News

SSL Certs Busted

• By Joab Jackson
• January 4, 2009

European security researchers have demonstrated a weakness in a hash algorithm widely used for creating digital certificates to secure Web sites and sign e-mails.

The weaknesses, found in the MD5 hash algorithm, could be used as a basis to generate fraudulent X.509 Certification Authority certificates, allowing attackers to forge secure web sites, those that use the HTTPS protocol to ensure authenticity. Any other secure services that use the Secure Socket Layer (SSL), such as digitally-signed e-mail, could be vulnerable as well.

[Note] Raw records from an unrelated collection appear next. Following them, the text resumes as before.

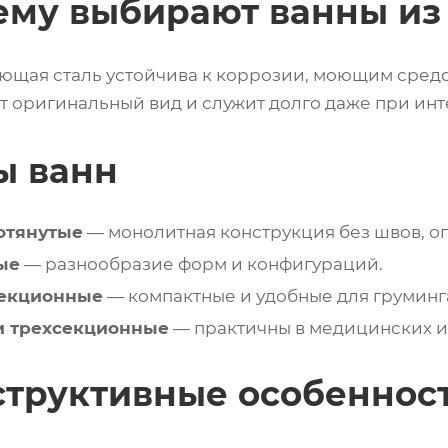
ему выбирают ванны из
щая сталь устойчива к коррозии, моющим средс
т оригинальный вид и служит долго даже при ин
ы ванн
отянутые
— монолитная конструкция без швов, оп
ые
— разнообразие форм и конфигураций.
екционные
— компактные и удобные для груминг
 и трехсекционные
— практичны в медицинских и
структивные особеннос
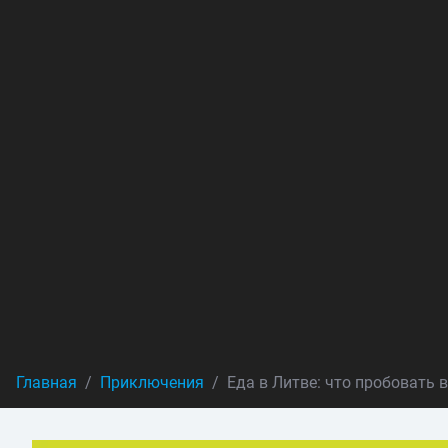
Главная
Приключения
Еда в Литве: что пробовать 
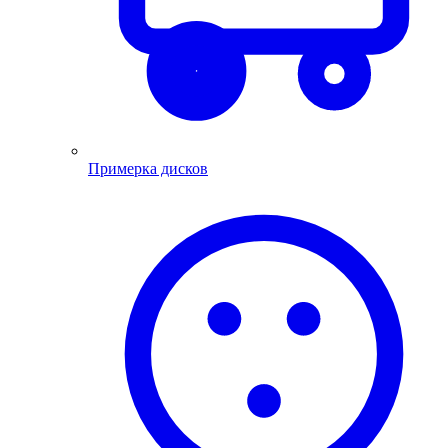
Примерка дисков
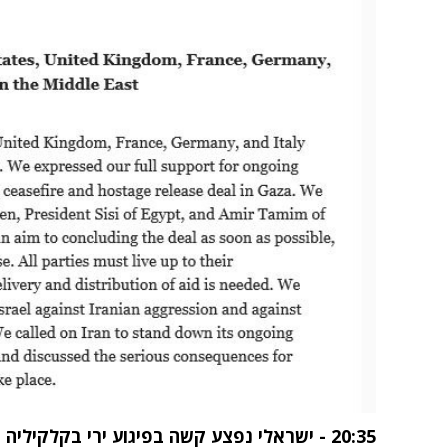
20:35 -
ישראלי נפצע קשה בפיגוע ירי בקלקיליה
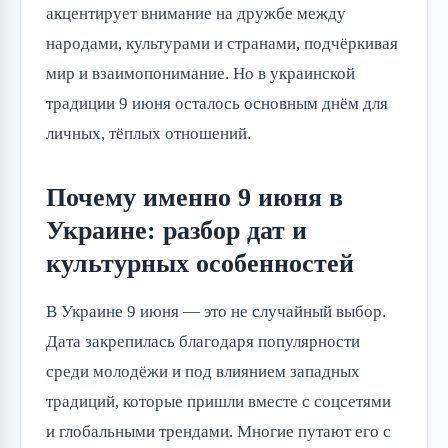
акцентирует внимание на дружбе между
народами, культурами и странами, подчёркивая
мир и взаимопонимание. Но в украинской
традиции 9 июня осталось основным днём для
личных, тёплых отношений.
Почему именно 9 июня в
Украине: разбор дат и
культурных особенностей
В Украине 9 июня — это не случайный выбор.
Дата закрепилась благодаря популярности
среди молодёжи и под влиянием западных
традиций, которые пришли вместе с соцсетями
и глобальными трендами. Многие путают его с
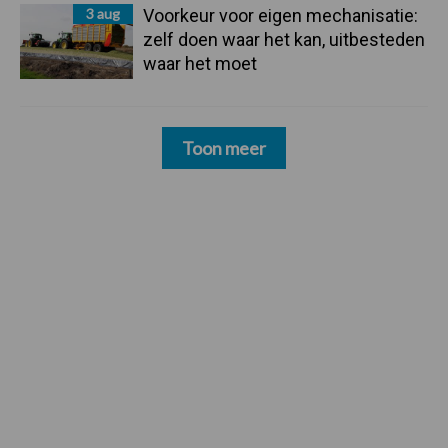
3 aug
Voorkeur voor eigen mechanisatie:
zelf doen waar het kan, uitbesteden
waar het moet
Toon meer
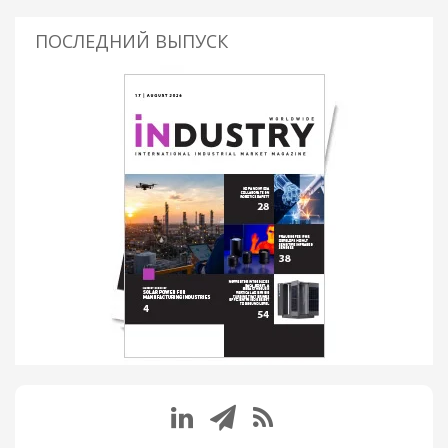
ПОСЛЕДНИЙ ВЫПУСК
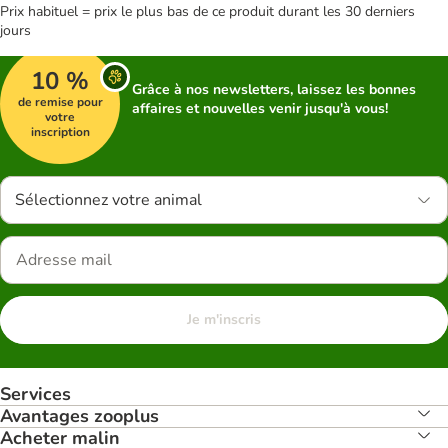
Prix habituel = prix le plus bas de ce produit durant les 30 derniers
jours
10 %
Grâce à nos newsletters, laissez les bonnes
de remise pour
affaires et nouvelles venir jusqu'à vous!
votre
inscription
Sélectionnez votre animal
Je m'inscris
Services
Avantages zooplus
Acheter malin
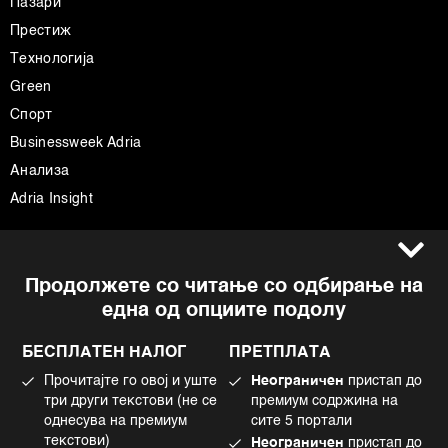
Пазари
Престиж
Технологија
Green
Спорт
Businessweek Adria
Анализа
Adria Insight
Услови за користење
Следете не
Продолжете со читање со одбирање на
Импресум
Facebook
една од опциите подолу
Политика на приватност
Instagram
Политика за колачиња
Twitter
БЕСПЛАТЕН НАЛОГ
ПРЕТПЛАТА
Маркетинг
Linkedin
Прочитајте го овој и уште
Неограничен
пристап до
Употреба на вештачка интелигенција
Tiktok
три други текстови (не се
премиум содржина на
однесува на премиум
сите 5 портали
текстови)
Неограничен
пристап до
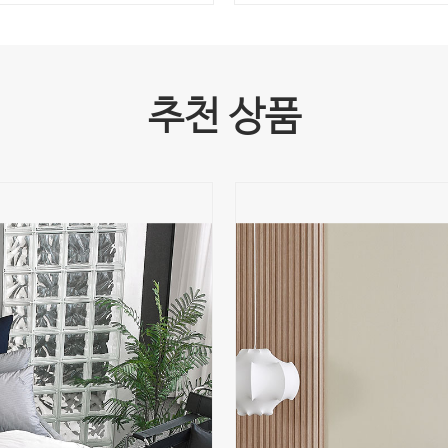
추천 상품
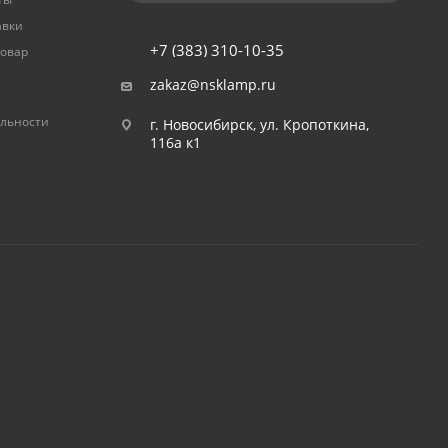
авки
+7 (383) 310-10-35
товар
zakaz@nsklamp.ru
льности
г. Новосибирск, ул. Кропоткина,
116а к1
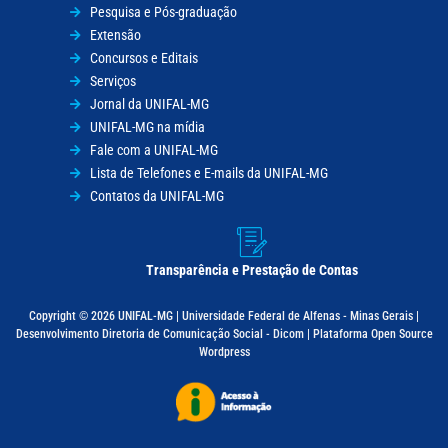
Pesquisa e Pós-graduação
Extensão
Concursos e Editais
Serviços
Jornal da UNIFAL-MG
UNIFAL-MG na mídia
Fale com a UNIFAL-MG
Lista de Telefones e E-mails da UNIFAL-MG
Contatos da UNIFAL-MG
Transparência e Prestação de Contas
Copyright © 2026 UNIFAL-MG | Universidade Federal de Alfenas - Minas Gerais |
Desenvolvimento Diretoria de Comunicação Social - Dicom | Plataforma Open Source
Wordpress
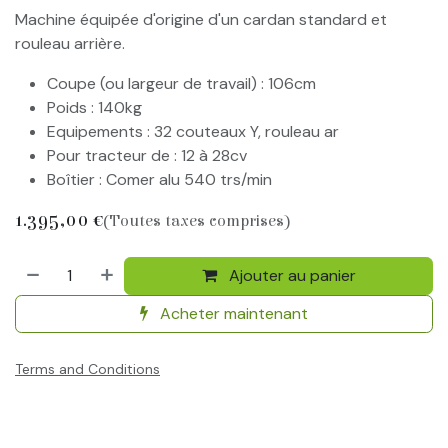
Machine équipée d'origine d'un cardan standard et
rouleau arrière.
Coupe (ou largeur de travail) : 106cm
Poids : 140kg
Equipements : 32 couteaux Y, rouleau ar
Pour tracteur de : 12 à 28cv
Boîtier : Comer alu 540 trs/min
1.395,00
€
(Toutes taxes comprises)
Ajouter au panier
Acheter maintenant
Terms and Conditions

"MD5 hashes have been shown to be weak for a while now, and this is just yet another attack using these known weaknesses," wrote Johannes Ullrich of the SANS Internet Storm Center, in an advisory. "The attack is still not easy, but very much possible and not just 'theoretical.'"

The researchers created a phony certificate, one that appears to be issued by a root Certificate Authority (CA), or trusted issuer of certificates for Public Key Infrastructures (PKI). The team harnessed a system built of 200 Sony Playstation PS3s to generate a MD5 hash value identical to legitimate one issued by a CA. The process took about two days.

"Our work shows that known weaknesses in the MD5 hash function can be exploited in realistic attack," the researchers wrote in a paper explaining their work. "[D]ue to the fact that even after years of warnings about the lack of security of MD5, some root CAs are still using this broken hash function … The vulnerability we expose is not in the SSL protocol or the web servers and browsers that implement it, but in the Public Key Infrastructure."

The hash function is an operation that ingests a string of data and outputs another string, called the hash value. Since a hash value has no easily-decipherable relation to the original input, it typically may not be duplicated by using some other input. The MD5 algorithm, however, has been shown to be faulty in this manner: In 2004, researchers theoretically showed that identical hash values from different inputs could be created with the 128-bit MD5 hash algorithm. This recent announcement is one of the first demonstrations that a duplicate MD5 hash value can be created.

Although the National Institute of Standards and Technology has advised end-users to move from the MD5 to SHA-1, many commercial CAs still use MD5. The researchers reported that RSA and VeriSign still use MD5 for some of their certificates.

Only those certificates using the MD5 algorithm could be affected. Those based on the stronger SHA-1, SHA-256, SHA-384 or SHA-512 algorithms are not affected.

Microsoft has advised its customers to stop using any certificates that were generated by the MD5 hashing algorithm.

In the paper, the researchers sketched out a theoretical scenario in which attackers could build a phony secure Web site to which users are unsuspectingly redirected from the real site. To end-users, the site may look identical to the real site. When the users' browsers do the automatic certificate check, they'll find the forged certificate claims the phony site is the real, setting up users to conduct sensitive communications or business transactions with the attackers.

In response to the paper, VeriSign product marketing executive Tim Callan notedthat VeriSign has been in the process of phasing out MD5-based certificates, and the work did not jeopardize any certificates now in place.

"No end entity certificates are affected by this attack. The attack, when it worked, was a potential method for a criminal to create a new, false certificate from scratch. Existing certificates are not targets for this attack," he wrote.